> _Text section_:
★ ★ ★ ★ ★ ★ ★
In rural Hardy County, housing prices are skyrocketing. Electricity bills are surging. A homeless encampment along the river is growing.

Shari Stephens, director of the county’s family resource center, says things are the toughest she’s ever seen.

“I’ve had more people come in in the past three months for food assistance than I had probably in the last prior year,” Stephens said. 

But for people struggling to get by, those times could get harder in the next few years. A major piece of federal legislation to enact President Donald Trump’s domestic agenda would cut $230 billion from the food stamp program over the next 10 years.

The bill cuts food assistance for thousands of West Virginians as part of an effort to offset tax cuts for the rich.

In Summers County, Felisha Hartwell, director of the REACCH Family Resource Center, said a lot of families she works with are at low paying jobs. 

“If they’re eligible for SNAP, that’s a little bit of a break for them,” she said. “But now if they’re going to lose, that’s really disheartening for people who are working and trying to do better.”

The cuts will take effect in several ways. Nationwide work requirements will be instituted for those receiving food stamps. And for the first time since the program’s creation, states will be required to pay portions of the cost based on the error rate, which is the amount of over or under payments of benefits by the state.

Earlier estimates of the bill showed almost 30,000 West Virginia families with children could lose their food assistance. 

Sen. Shelly Moore Capito, R-W.Va., was adamant that those who lose assistance  are “the people that don’t deserve a benefit to begin with.”

Capito said the changes would encourage states to move to get their rates of over and under payment of benefits to below 6%, which is the threshold where the federal government will pay the entire cost. States are ultimately responsible for how food stamps get doled out.
★ ★ ★ ★ ★ ★ ★
> _Written instruction A_:
Collect each line in the records that contains the string "anyValue", and copy those lines. Matching is case-sensitive.

> _Exercise materials_:
★ ★ ★ ★ ★ ★ ★
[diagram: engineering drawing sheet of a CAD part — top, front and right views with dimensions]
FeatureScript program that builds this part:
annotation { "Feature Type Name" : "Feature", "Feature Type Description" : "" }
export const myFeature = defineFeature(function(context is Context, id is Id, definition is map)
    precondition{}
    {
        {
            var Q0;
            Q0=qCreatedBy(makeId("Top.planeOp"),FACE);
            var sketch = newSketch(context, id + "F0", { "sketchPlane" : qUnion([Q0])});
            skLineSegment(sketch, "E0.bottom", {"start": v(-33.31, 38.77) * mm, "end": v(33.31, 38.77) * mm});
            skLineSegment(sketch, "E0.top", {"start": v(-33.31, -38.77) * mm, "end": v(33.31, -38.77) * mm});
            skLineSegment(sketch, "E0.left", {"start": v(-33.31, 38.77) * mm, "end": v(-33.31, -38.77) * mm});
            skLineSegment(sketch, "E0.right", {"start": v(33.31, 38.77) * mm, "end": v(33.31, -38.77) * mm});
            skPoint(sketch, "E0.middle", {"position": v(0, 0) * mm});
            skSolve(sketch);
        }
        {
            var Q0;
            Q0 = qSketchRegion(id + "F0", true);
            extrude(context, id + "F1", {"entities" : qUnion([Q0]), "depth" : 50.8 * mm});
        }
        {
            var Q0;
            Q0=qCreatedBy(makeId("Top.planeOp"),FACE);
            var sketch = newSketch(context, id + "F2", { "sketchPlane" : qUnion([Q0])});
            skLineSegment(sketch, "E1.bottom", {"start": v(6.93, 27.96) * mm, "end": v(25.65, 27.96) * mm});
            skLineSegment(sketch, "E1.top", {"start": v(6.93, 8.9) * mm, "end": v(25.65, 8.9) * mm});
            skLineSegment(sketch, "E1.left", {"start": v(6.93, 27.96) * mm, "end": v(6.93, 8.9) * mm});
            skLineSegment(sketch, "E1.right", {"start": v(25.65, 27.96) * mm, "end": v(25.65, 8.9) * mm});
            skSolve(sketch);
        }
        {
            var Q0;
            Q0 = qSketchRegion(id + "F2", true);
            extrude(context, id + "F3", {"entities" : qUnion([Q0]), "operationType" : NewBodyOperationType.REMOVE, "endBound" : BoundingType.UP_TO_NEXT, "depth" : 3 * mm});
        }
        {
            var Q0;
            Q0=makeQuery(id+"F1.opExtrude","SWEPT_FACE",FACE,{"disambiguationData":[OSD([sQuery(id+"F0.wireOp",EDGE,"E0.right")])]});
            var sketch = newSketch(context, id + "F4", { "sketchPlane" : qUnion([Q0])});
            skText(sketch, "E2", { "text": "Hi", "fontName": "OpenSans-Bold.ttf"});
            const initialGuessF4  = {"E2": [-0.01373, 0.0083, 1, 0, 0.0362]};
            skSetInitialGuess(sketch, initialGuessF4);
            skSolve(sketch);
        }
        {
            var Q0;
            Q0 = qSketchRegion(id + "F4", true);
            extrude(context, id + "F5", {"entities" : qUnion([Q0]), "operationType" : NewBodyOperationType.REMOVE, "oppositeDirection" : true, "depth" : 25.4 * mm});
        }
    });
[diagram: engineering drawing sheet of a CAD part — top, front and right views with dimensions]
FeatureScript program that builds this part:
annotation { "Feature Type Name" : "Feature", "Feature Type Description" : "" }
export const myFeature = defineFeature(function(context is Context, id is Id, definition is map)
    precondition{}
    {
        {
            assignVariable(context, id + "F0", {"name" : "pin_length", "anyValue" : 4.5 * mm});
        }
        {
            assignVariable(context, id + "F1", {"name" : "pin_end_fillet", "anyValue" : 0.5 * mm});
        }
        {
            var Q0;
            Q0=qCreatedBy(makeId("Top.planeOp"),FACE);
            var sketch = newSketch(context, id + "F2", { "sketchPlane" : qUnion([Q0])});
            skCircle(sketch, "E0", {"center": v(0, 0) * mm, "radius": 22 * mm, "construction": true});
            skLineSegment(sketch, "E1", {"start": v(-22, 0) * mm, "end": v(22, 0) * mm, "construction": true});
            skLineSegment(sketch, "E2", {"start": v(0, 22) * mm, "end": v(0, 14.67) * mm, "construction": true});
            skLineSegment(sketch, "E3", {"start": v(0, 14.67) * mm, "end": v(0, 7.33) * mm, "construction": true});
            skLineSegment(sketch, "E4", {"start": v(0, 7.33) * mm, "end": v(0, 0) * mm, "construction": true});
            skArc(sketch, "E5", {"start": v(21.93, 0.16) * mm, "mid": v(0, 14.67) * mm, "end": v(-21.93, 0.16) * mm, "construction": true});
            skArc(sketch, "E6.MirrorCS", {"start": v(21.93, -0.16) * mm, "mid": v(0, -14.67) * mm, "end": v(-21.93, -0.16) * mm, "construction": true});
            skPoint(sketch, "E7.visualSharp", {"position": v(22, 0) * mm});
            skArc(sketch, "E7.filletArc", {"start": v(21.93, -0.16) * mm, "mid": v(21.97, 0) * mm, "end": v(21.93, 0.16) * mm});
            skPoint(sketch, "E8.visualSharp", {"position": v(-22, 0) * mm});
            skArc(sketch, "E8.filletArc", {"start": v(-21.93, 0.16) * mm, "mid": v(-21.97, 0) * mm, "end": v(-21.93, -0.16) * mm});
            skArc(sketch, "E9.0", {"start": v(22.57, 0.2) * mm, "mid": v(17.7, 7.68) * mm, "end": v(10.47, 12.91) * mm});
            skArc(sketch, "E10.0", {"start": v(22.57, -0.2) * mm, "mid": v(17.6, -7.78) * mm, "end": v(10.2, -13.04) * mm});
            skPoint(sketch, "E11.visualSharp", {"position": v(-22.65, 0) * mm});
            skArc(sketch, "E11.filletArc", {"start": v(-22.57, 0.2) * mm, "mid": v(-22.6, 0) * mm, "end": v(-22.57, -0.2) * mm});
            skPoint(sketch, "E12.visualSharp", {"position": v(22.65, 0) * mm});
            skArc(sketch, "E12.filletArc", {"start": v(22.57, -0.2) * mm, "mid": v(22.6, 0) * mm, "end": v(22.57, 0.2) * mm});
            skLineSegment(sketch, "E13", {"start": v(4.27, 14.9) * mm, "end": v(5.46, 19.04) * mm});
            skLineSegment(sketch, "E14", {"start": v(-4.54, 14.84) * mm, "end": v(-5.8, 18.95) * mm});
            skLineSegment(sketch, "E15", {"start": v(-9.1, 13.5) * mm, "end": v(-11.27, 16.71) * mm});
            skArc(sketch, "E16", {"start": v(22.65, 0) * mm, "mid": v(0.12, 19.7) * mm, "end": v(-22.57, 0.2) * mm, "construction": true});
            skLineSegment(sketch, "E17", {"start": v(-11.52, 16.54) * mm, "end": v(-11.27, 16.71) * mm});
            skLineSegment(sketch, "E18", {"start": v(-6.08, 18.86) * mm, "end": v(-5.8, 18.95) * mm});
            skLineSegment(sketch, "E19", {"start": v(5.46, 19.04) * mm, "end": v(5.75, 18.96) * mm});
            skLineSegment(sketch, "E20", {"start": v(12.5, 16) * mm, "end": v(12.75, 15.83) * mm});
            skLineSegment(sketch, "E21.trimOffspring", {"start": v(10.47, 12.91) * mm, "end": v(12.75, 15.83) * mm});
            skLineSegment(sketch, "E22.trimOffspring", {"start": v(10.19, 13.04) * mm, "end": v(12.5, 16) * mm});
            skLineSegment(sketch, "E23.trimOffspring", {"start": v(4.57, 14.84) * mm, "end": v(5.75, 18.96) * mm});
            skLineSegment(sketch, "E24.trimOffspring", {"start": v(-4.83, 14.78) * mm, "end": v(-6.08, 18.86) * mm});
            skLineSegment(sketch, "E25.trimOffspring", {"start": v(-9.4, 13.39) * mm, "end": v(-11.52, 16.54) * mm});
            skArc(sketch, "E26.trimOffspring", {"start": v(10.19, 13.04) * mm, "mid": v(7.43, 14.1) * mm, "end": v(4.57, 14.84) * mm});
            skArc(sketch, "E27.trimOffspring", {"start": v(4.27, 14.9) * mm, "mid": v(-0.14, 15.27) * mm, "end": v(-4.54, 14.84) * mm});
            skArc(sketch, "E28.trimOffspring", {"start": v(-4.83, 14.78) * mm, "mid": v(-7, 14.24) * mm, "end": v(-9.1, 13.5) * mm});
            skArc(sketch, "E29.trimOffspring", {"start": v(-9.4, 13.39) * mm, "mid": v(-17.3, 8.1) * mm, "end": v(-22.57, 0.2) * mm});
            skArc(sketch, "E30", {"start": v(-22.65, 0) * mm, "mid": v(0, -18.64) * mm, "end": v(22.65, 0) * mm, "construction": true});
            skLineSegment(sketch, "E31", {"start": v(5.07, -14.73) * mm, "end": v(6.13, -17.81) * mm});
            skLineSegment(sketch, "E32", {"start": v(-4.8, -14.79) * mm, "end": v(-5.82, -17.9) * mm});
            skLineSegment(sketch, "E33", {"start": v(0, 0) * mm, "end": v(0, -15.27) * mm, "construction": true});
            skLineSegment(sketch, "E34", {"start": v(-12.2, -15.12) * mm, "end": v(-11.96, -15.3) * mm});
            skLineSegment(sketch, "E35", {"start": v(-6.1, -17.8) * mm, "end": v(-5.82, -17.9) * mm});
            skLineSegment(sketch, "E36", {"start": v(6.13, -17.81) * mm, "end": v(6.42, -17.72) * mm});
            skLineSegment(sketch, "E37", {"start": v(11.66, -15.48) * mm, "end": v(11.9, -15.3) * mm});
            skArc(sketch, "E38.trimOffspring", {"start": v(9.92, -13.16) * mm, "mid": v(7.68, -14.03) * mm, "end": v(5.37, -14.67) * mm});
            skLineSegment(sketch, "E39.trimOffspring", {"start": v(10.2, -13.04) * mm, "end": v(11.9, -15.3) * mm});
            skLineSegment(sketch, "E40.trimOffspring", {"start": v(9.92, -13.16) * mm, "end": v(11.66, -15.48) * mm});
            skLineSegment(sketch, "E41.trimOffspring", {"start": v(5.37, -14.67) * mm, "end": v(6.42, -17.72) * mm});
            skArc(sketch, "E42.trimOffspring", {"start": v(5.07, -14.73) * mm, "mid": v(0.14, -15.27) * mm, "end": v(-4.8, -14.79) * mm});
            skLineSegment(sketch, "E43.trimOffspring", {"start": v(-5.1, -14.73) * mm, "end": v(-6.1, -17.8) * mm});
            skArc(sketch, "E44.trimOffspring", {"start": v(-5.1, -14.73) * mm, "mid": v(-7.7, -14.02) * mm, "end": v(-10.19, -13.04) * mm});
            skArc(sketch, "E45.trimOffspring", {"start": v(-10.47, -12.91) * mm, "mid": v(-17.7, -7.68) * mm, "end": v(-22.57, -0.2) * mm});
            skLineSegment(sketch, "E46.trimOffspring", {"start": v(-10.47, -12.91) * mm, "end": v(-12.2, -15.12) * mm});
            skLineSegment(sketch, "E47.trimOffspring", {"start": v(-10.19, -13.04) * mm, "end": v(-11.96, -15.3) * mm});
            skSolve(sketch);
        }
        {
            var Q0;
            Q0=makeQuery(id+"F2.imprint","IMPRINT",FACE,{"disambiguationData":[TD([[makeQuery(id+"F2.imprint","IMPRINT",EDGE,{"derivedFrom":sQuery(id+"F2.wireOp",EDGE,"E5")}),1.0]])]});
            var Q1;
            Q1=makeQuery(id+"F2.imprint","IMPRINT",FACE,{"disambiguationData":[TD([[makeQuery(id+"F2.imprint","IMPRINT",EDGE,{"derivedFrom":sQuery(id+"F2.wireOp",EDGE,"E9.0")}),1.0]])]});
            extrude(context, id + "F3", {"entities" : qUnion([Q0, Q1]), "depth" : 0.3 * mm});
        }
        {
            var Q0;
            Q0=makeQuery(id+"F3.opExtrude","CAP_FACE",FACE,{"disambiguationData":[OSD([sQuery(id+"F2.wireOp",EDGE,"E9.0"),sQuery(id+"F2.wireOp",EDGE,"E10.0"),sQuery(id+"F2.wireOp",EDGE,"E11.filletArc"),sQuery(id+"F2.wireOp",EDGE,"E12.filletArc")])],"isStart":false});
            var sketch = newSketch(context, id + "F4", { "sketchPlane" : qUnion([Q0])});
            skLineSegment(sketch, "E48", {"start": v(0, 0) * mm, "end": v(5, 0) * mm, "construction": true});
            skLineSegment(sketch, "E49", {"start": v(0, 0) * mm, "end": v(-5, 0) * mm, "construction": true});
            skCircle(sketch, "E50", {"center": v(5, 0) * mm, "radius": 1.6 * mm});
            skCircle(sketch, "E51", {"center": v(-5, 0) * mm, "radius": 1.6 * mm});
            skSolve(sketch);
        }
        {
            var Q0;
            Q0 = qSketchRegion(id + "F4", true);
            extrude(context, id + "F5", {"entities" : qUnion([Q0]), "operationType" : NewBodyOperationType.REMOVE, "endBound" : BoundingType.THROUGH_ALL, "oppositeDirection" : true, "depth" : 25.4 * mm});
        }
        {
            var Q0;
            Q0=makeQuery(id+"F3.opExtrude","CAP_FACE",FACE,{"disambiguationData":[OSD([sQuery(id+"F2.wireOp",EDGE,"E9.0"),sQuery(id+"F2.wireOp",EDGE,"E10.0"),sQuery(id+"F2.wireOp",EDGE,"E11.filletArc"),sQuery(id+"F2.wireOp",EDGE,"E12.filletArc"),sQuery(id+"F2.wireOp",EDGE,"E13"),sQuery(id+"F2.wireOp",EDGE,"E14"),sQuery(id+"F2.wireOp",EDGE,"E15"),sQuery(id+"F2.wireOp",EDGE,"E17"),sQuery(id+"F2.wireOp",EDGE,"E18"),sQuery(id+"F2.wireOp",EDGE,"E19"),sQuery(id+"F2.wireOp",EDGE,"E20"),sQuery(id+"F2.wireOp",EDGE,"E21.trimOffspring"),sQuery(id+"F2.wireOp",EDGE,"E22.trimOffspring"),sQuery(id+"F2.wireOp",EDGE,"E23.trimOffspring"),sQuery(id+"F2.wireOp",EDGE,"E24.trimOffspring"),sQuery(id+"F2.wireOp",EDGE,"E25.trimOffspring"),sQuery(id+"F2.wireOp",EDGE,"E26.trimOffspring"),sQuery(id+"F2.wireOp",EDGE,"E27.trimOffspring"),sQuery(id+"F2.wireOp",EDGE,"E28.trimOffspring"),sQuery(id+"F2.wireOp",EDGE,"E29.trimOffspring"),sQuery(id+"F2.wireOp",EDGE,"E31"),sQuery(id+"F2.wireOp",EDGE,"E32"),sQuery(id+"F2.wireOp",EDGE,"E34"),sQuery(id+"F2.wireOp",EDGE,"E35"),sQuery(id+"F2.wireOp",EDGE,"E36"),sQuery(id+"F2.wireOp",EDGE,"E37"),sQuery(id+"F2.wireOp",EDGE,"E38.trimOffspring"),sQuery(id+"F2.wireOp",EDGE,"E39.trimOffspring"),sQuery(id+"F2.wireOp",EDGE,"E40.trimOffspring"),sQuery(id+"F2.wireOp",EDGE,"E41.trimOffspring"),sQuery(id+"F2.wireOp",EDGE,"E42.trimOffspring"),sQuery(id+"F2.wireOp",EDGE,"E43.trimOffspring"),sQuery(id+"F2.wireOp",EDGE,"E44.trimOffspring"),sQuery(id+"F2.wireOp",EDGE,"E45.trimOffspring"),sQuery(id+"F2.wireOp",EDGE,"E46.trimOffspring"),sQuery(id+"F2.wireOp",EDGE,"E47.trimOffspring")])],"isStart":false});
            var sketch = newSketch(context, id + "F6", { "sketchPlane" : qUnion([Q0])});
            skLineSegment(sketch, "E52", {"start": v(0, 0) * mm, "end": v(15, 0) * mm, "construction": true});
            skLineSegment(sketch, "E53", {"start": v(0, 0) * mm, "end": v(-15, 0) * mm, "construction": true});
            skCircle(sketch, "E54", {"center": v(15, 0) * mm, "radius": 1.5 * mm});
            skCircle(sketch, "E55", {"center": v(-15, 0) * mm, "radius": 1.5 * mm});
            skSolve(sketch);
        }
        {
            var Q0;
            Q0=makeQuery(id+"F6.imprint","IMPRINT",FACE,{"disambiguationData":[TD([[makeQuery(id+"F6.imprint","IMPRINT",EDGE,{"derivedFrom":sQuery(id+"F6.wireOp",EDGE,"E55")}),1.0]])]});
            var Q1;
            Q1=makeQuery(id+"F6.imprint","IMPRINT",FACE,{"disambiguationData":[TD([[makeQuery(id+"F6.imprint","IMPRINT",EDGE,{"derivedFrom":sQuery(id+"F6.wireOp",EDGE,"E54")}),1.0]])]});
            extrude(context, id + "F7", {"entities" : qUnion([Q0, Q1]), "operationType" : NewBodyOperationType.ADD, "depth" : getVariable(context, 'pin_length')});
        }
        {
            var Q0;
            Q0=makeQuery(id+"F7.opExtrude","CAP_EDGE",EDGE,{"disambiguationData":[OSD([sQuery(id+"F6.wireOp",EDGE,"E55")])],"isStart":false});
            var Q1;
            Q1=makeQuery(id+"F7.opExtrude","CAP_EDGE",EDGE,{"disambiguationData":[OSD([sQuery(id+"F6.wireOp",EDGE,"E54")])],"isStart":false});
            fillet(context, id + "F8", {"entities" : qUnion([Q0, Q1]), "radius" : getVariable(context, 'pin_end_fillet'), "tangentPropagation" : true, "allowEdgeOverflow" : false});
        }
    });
★ ★ ★ ★ ★ ★ ★
> _Written instruction B_:
Reproduce the passage of the food stamp cuts text from "The cuts will" up to and including "their food assistance.".

> _Result A_:
            assignVariable(context, id + "F0", {"name" : "pin_length", "anyValue" : 4.5 * mm});
            assignVariable(context, id + "F1", {"name" : "pin_end_fillet", "anyValue" : 0.5 * mm});

> _Result B_:
The cuts will take effect in several ways. Nationwide work requirements will be instituted for those receiving food stamps. And for the first time since the program’s creation, states will be required to pay portions of the cost based on the error rate, which is the amount of over or under payments of benefits by the state.

Earlier estimates of the bill showed almost 30,000 West Virginia families with children could lose their food assistance.